What the MVP has done is something very different from this, very different from a rigorous evaluation. First, village cluster A1 was chosen for treatment, for a range of reasons that may include its potential for responding positively to the project. Then, long after treatment began, three other clusters that appear similar to A1 were identified --- call these “candidate” comparison clusters A2, A3, and A4. The fact that all three candidates were chosen after treatment in A1 began creates an enormous incentive to pick those candidates, consciously or unconsciously, whose performance will make the intervention in A1 look good. Then the comparison village was chosen at random from among A2, A3, and A4.
Done like this, it helps very little that the comparison villages were randomly chosen, since they were randomly chosen from a group that were all chosen after treatment began. Differences between the treated cluster and the comparison cluster might be due to the MVP. But those differences might also be due to how the original Millennium Village was chosen, and how the three candidate comparison villages were chosen. This is not a hypothetical concern; I discussed real-world examples of this problem in my original post.

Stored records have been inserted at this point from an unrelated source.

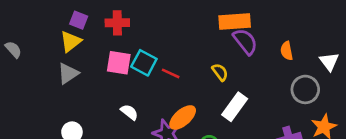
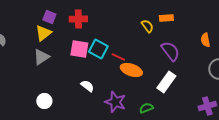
orange rectangle: (235, 21) -> (166, 18), size x0.6
purple semicircle: (245, 41) -> (170, 51), moved
yellow semicircle: (220, 72) -> (147, 26), moved
orange ellipse: (183, 117) -> (131, 70), moved, turned 60

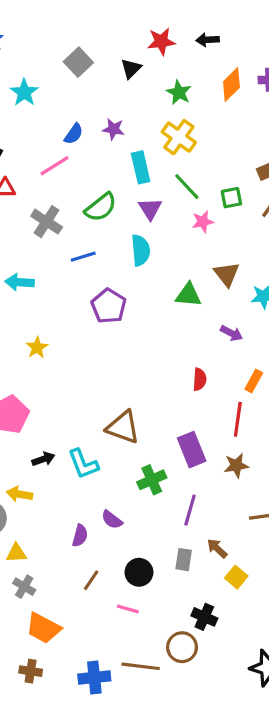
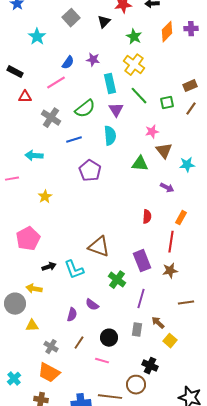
pink star: (203, 222) -> (152, 132), moved
green cross: (152, 480) -> (117, 280), turned -30
gray cross: (24, 587) -> (51, 347), moved

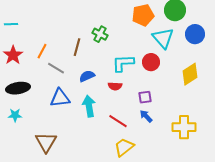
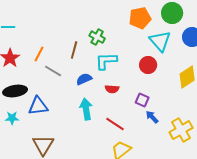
cyan L-shape: (123, 63) -> (106, 61), moved
purple square: (145, 97) -> (142, 100), turned 32
blue triangle: (60, 98) -> (38, 106), moved
blue arrow: (146, 116) -> (152, 117), moved
yellow cross: (184, 127) -> (181, 130), turned -30

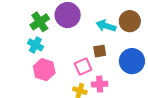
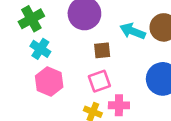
green cross: (40, 22) -> (31, 19), moved
brown square: (100, 51) -> (102, 50), moved

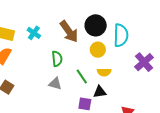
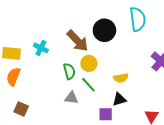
cyan semicircle: (121, 35) -> (138, 19), moved
yellow circle: (98, 50) -> (89, 63), moved
green line: (82, 77) -> (88, 85), moved

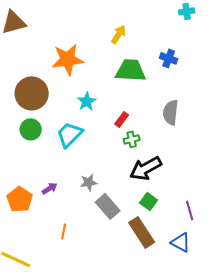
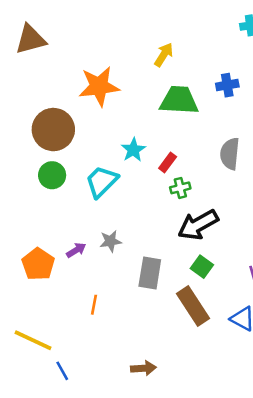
blue cross: (169, 58) -> (227, 85), turned -30
cyan star: (87, 101) -> (133, 150), moved
gray star: (89, 182) -> (110, 241), moved
gray rectangle: (108, 206) -> (150, 273), turned 50

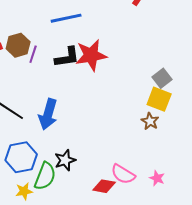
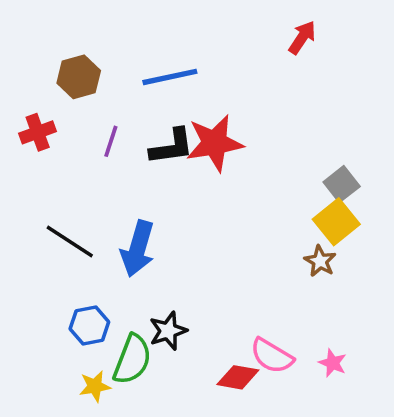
brown hexagon: (18, 45) -> (79, 77), moved
yellow square: (159, 99) -> (336, 222), turned 30
blue hexagon: (21, 157) -> (89, 325), size x0.7

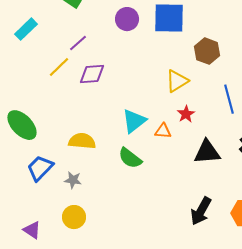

Would it be possible to do the evaluation in the proper, transparent, truly randomized way? Absolutely. It is too late to do it for the original 13 Millennium Villages, but it could easily be done for the next wave of villages. Given that the MVP seeks to scale up the intervention across the continent, there will be many opportunities to do the evaluation right.
I have talked with a few of the world’s top experts on conducting randomized evaluations in Africa, and all have told me that it would be possible to conduct a proper evaluation of the MVP with 20 or 25 matched pairs of village clusters. Chris Blattman, a Yale professor and CGD fellow with deep experience in such evaluations, has rightly pointed out that such a small sample size would only allow evaluation of the entire MVP package intervention as a package, and would not allow richer estimation of the relative effectiveness of different elements of the package. But this does not mean that evaluating the effectiveness of the package as a package is uninteresting. Indeed, the basic premise of the MVP is that a large package is capable of permanently breaking villages out of poverty traps. That notion is testable with a modest and entirely feasible sample size.